Summer 2018
I’m currently reading Diane Ackerman’s Natural History of the Senses which, next to Mandy Aftel’s Fragrant may contain my favorite writings about scent to date. Both these authors talk about scent and perfumery with such passion and elucidation, one forgets smell is the one sense that can only be described by reference to the others. Also in rotation is Luca Turin’s Folio (2003-2014), a compilation of perfume reviews that first saw the light of day on the pages of Swiss magazine NZZ Folio. This compilation is a bit of a treasure trove for the traveling sensualist, as Turin is a polymath with the kaleidoscopic cultural subconscious that comes from living across multiple geographies for years and years, nose in everything good.

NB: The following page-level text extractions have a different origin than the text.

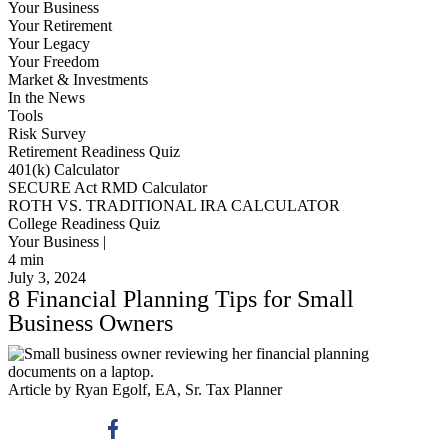
Your Business
Your Retirement
Your Legacy
Your Freedom
Market & Investments
In the News
Tools
Risk Survey
Retirement Readiness Quiz
401(k) Calculator
SECURE Act RMD Calculator
ROTH VS. TRADITIONAL IRA CALCULATOR
College Readiness Quiz
Your Business |
4
min
July 3, 2024
8 Financial Planning Tips for Small
Business Owners
Article by Ryan Egolf, EA, Sr. Tax Planner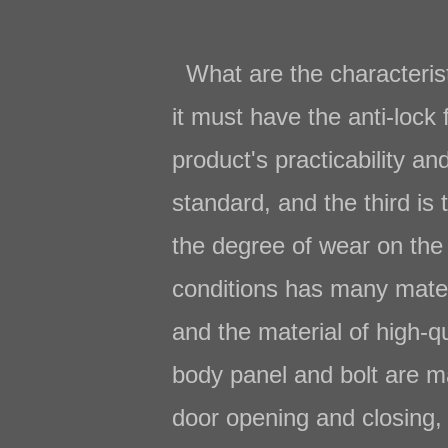
What are the characteris
it must have the anti-lock 
product's practicability a
standard, and the third is
the degree of wear on the 
conditions has many materi
and the material of high-qu
body panel and bolt are ma
door opening and closing, a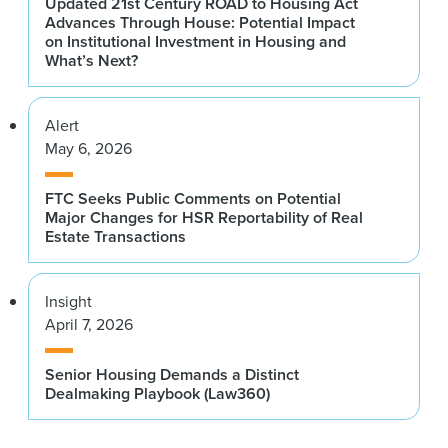
Ann Cole
Updated 21st Century ROAD to Housing Act
Advances Through House: Potential Impact
JP Morgan Investment Management
Scott Rechler
on Institutional Investment in Housing and
What’s Next?
RXR
Ivo de Wit ’17
CBRE Global Investment Partners
Dr. Carmen Reinhart
Alert
Harvard Kennedy School
Bryan Donohoe
May 6, 2026
Ares Management
Stephen Ross
Related Companies
Camille Douglas
FTC Seeks Public Comments on Potential
Major Changes for HSR Reportability of Real
LeFrak Organization
Stephen A. Schwarzman
Estate Transactions
Blackstone
Jennifer Dumas Hall
Rockpoint
Martin “Hap” Stein Jr.
Insight
Regency Centers
April 7, 2026
Robert Entin
Vornado Realty Trust
Jim Sullivan ’89
Senior Housing Demands a Distinct
Green Street Advisors
John Fitzpatrick
Dealmaking Playbook (Law360)
Blackstone
Owen Thomas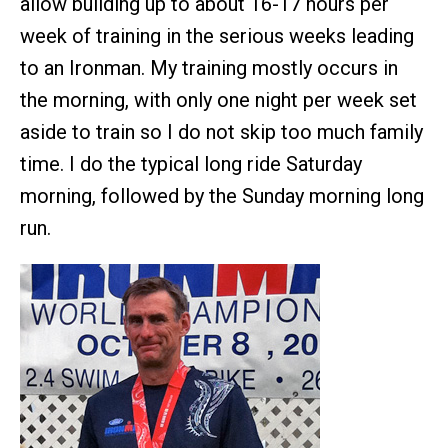
allow building up to about 16-17 hours per
week of training in the serious weeks leading
to an Ironman. My training mostly occurs in
the morning, with only one night per week set
aside to train so I do not skip too much family
time. I do the typical long ride Saturday
morning, followed by the Sunday morning long
run.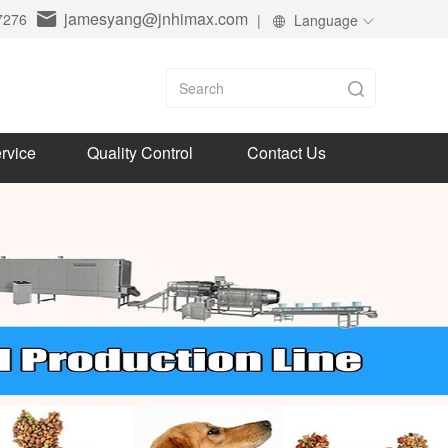
jamesyang@jnhimax.com
7276
|
Language
rvice
Quality Control
Contact Us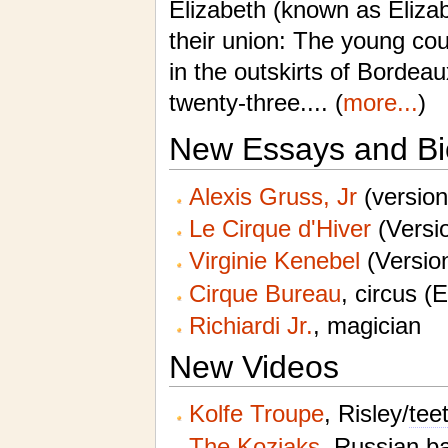
Elizabeth (known as Elizab
their union: The young co
in the outskirts of Borde
twenty-three.... (
more...
)
New Essays and Bi
Alexis Gruss, Jr
(version
Le Cirque d'Hiver
(Versio
Virginie Kenebel
(Version
Cirque Bureau
, circus (
Richiardi Jr.
, magician
New Videos
Kolfe Troupe
, Risley/
tee
The Koziaks
,
Russian ba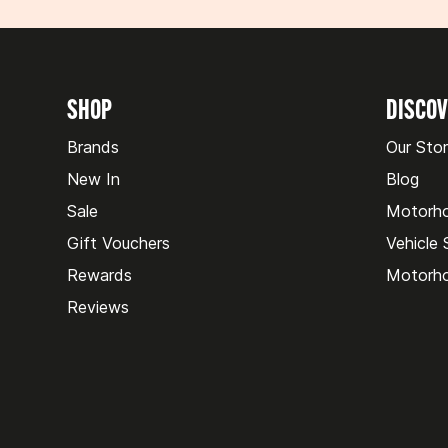
SHOP
DISCO
Brands
Our Sto
New In
Blog
Sale
Motorh
Gift Vouchers
Vehicle
Rewards
Motorho
Reviews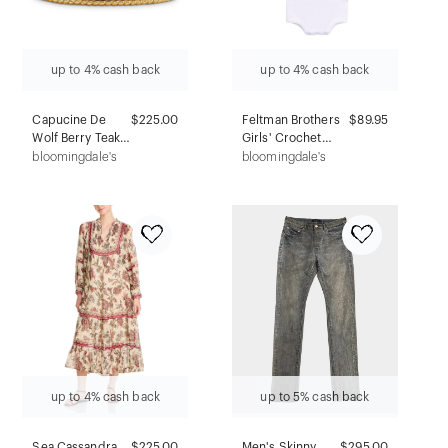
up to 4% cash back
up to 4% cash back
Capucine De
$225.00
Feltman Brothers
$89.95
Wolf Berry Teak
Girls' Crochet
Bangle Bracelet
Cardigan &
bloomingdale's
bloomingdale's
in 18K Gold Plate
Romper Set - Baby
up to 4% cash back
up to 5% cash back
Sea Cassandra
$
225.00
Men's Skinny
$295.00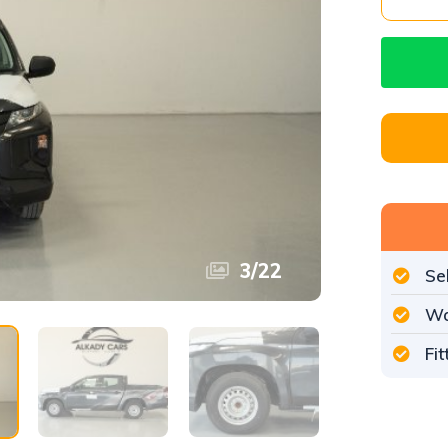
3
/
22
Se
Wo
Fi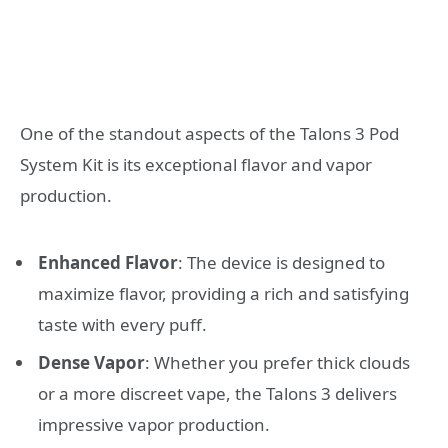
One of the standout aspects of the Talons 3 Pod
System Kit is its exceptional flavor and vapor
production.
Enhanced Flavor
: The device is designed to
maximize flavor, providing a rich and satisfying
taste with every puff.
Dense Vapor
: Whether you prefer thick clouds
or a more discreet vape, the Talons 3 delivers
impressive vapor production.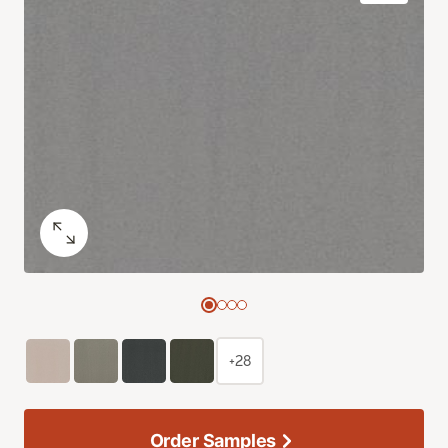
+28
Order Samples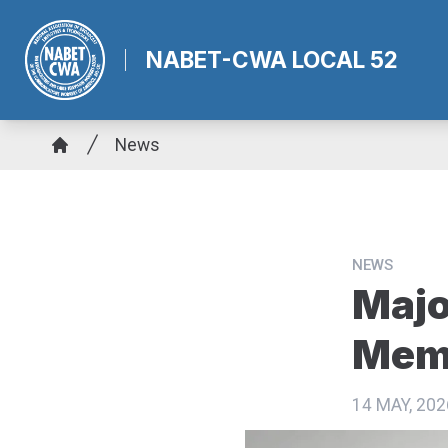
Skip
to
NABET-CWA LOCAL 52
main
content
Breadcrumb
News
Home
NEWS
Majo
Memb
14 MAY, 202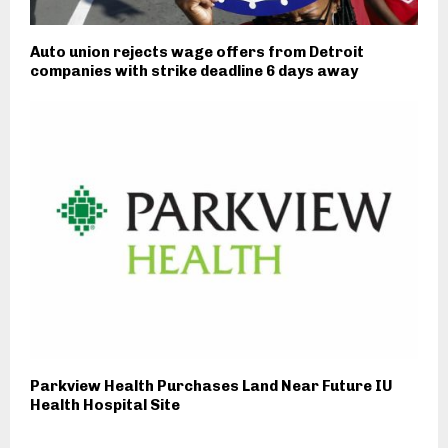
Auto union rejects wage offers from Detroit
companies with strike deadline 6 days away
Parkview Health Purchases Land Near Future IU
Health Hospital Site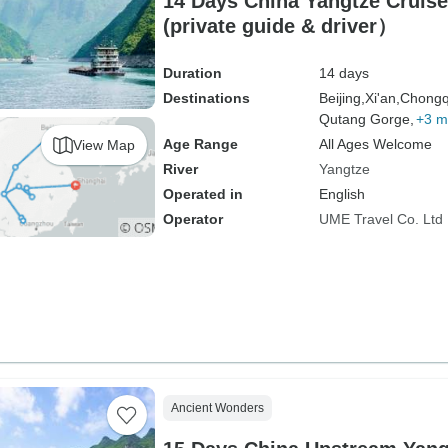
14 Days China Yangtze Cruise and Li River
(private guide & driver）
Duration
14 days
Destinations
Beijing,
Xi'an,
Chongq
Qutang Gorge,
+3 m
Age Range
All Ages Welcome
View Map
River
Yangtze
Operated in
English
Operator
UME Travel Co. Ltd
Ancient Wonders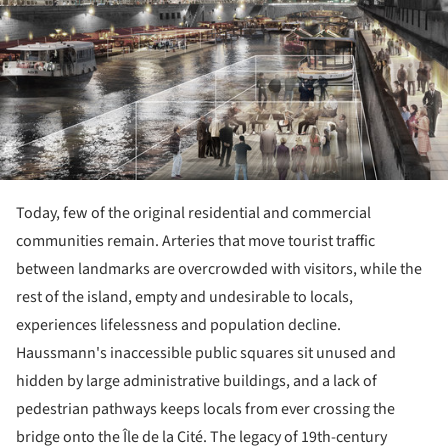
Today, few of the original residential and commercial
communities remain. Arteries that move tourist traffic
between landmarks are overcrowded with visitors, while the
rest of the island, empty and undesirable to locals,
experiences lifelessness and population decline.
Haussmann's inaccessible public squares sit unused and
hidden by large administrative buildings, and a lack of
pedestrian pathways keeps locals from ever crossing the
bridge onto the Île de la Cité. The legacy of 19th-century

Having traveled plenty through 2017, and already having visited Japan this spring, it’s likely that my lofty dreams of revisiting Milos, Greece will be pushed off to another year. Visions of the sea, the rough outline of the landscape’s scents perch themselves on the edge of memory, demanding attention as the crispness of their image dulls with time. As such I’ve been thinking about how to represent my time there through scent. A rough accord could contain beeswax, frankincense, myrrh, tarragon, a rock dust note, some musk. There would need to be a feeling of soft luminosity and dry earth.

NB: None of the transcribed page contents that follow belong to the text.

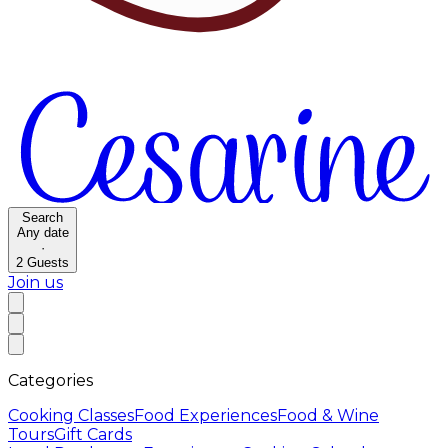
Search
Any date
·
2
Guests
Join us
Categories
Cooking Classes
Food Experiences
Food & Wine
Tours
Gift Cards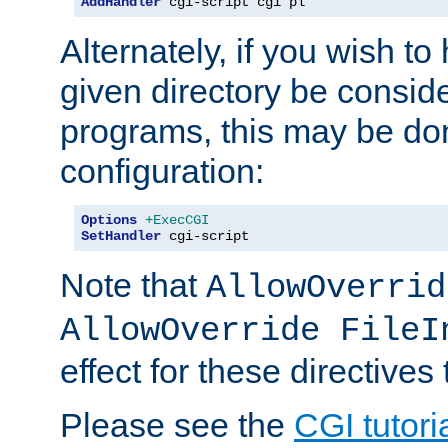
AddHandler
 cgi-script cgi pl
Alternately, if you wish to 
given directory be consid
programs, this may be don
configuration:
Options
+ExecCGI
SetHandler
 cgi-script
Note that
AllowOverrid
AllowOverride FileI
effect for these directives
Please see the
CGI tutori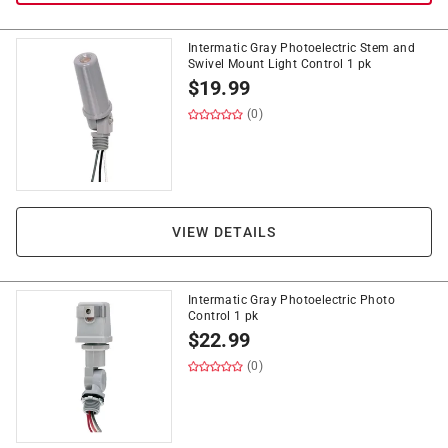
Intermatic Gray Photoelectric Stem and
Swivel Mount Light Control 1 pk
$
19.99
(0)
VIEW DETAILS
Intermatic Gray Photoelectric Photo
Control 1 pk
$
22.99
(0)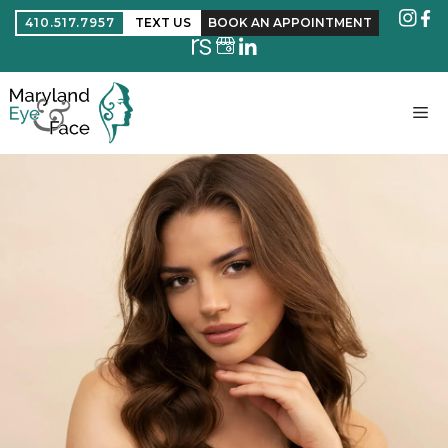
410.517.7957
TEXT US
BOOK AN APPOINTMENT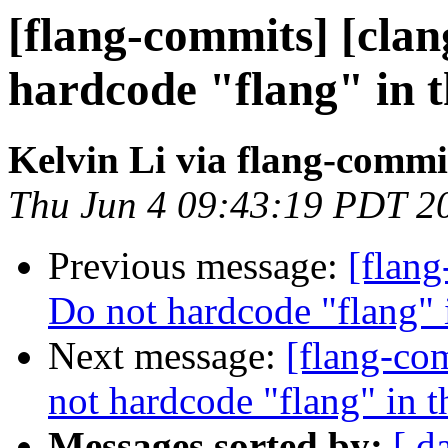
[flang-commits] [clang
hardcode "flang" in 
Kelvin Li via flang-commi
Thu Jun 4 09:43:19 PDT 2
Previous message:
[flang
Do not hardcode "flang" 
Next message:
[flang-com
not hardcode "flang" in 
Messages sorted by:
[ d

I’ve seen mention of rock and sand accords in a few perfumes, one of them being El Cosmico by D.S. & Durga, and am endlessly curious about how they are achieved. A rock, not having a smell of its own at room temperature, would only smell if it’s been saturated by something with an odor, and probably I could only rely on contextual notes to suggest a rock. Thoughtful traces of dirt notes (geosmin or vetiver), bird poop (seaweed absolute? ambergris? castoreum?), and starched wood (sandalwood, cedarwood), then, might conjure the image of an oceanic rock.

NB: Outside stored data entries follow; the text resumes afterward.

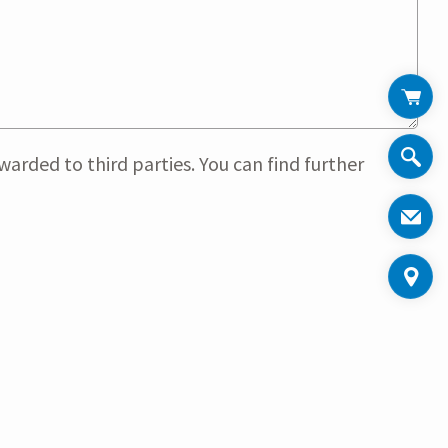
arded to third parties. You can find further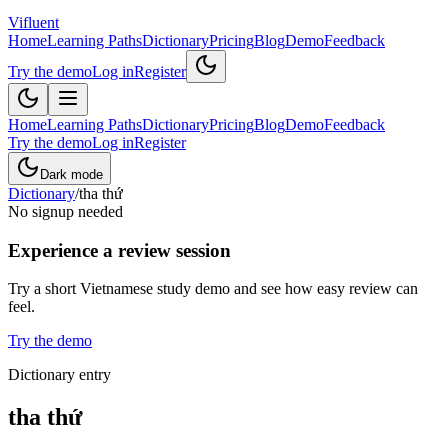
Vifluent
Home
Learning Paths
Dictionary
Pricing
Blog
Demo
Feedback
Try the demo
Log in
Register
Home
Learning Paths
Dictionary
Pricing
Blog
Demo
Feedback
Try the demo
Log in
Register
Dark mode
Dictionary
/
tha thứ
No signup needed
Experience a review session
Try a short Vietnamese study demo and see how easy review can
feel.
Try the demo
Dictionary entry
tha thứ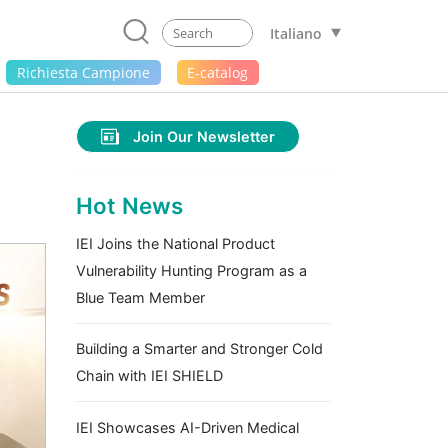
Italiano
Richiesta Campione
E-catalog
Join Our Newsletter
Hot News
IEI Joins the National Product
Vulnerability Hunting Program as a
Blue Team Member
Building a Smarter and Stronger Cold
Chain with IEI SHIELD
IEI Showcases AI-Driven Medical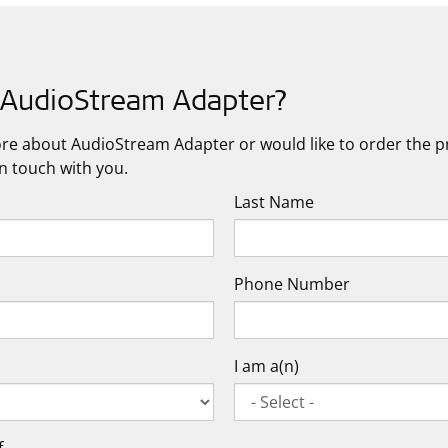
n AudioStream Adapter?
more about AudioStream Adapter or would like to order the pro
in touch with you.
Last Name
Phone Number
I am a(n)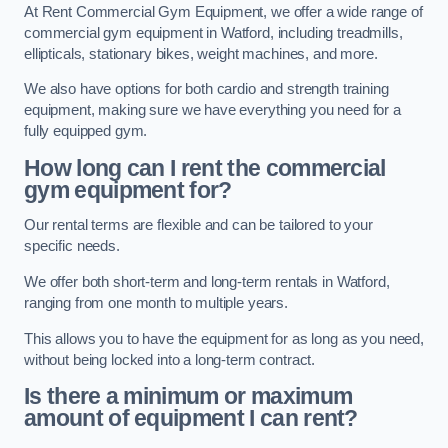
At Rent Commercial Gym Equipment, we offer a wide range of
commercial gym equipment in Watford, including treadmills,
ellipticals, stationary bikes, weight machines, and more.
We also have options for both cardio and strength training
equipment, making sure we have everything you need for a
fully equipped gym.
How long can I rent the commercial
gym equipment for?
Our rental terms are flexible and can be tailored to your
specific needs.
We offer both short-term and long-term rentals in Watford,
ranging from one month to multiple years.
This allows you to have the equipment for as long as you need,
without being locked into a long-term contract.
Is there a minimum or maximum
amount of equipment I can rent?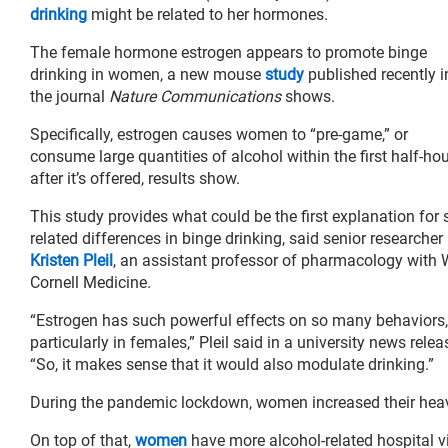
drinking
might be related to her hormones.
The female hormone estrogen appears to promote binge
drinking in women, a new mouse
study
published recently i
the journal
Nature Communications
shows.
Specifically, estrogen causes women to “pre-game,” or
consume large quantities of alcohol within the first half-ho
after it’s offered, results show.
This study provides what could be the first explanation for 
related differences in binge drinking, said senior researcher
Kristen Pleil
, an assistant professor of pharmacology with W
Cornell Medicine.
“Estrogen has such powerful effects on so many behaviors,
particularly in females,” Pleil said in a university news relea
“So, it makes sense that it would also modulate drinking.”
During the pandemic lockdown, women increased their hea
On top of that,
women
have more alcohol-related hospital v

Also useful, I imagine, is the naive willingness to macerate just about any object in perfumer’s alcohol to see what smell comes off of it over time, as I did before I knew anything about aromachemicals and essential oils. In my stock is a two ounce Boston bottle labeled “Sea anemone on rock/grey rock, 8-9/2014″ which does exactly what it says on the tin. It smells exactly like crushed sea rock, with a diffusive mineral quality and a vague animal sweetness. With the consistency and longevity of water, this won’t do for an actual accord, but one of these days it might be the much needed wild card to add flourish and something a bit weird to a finished perfume.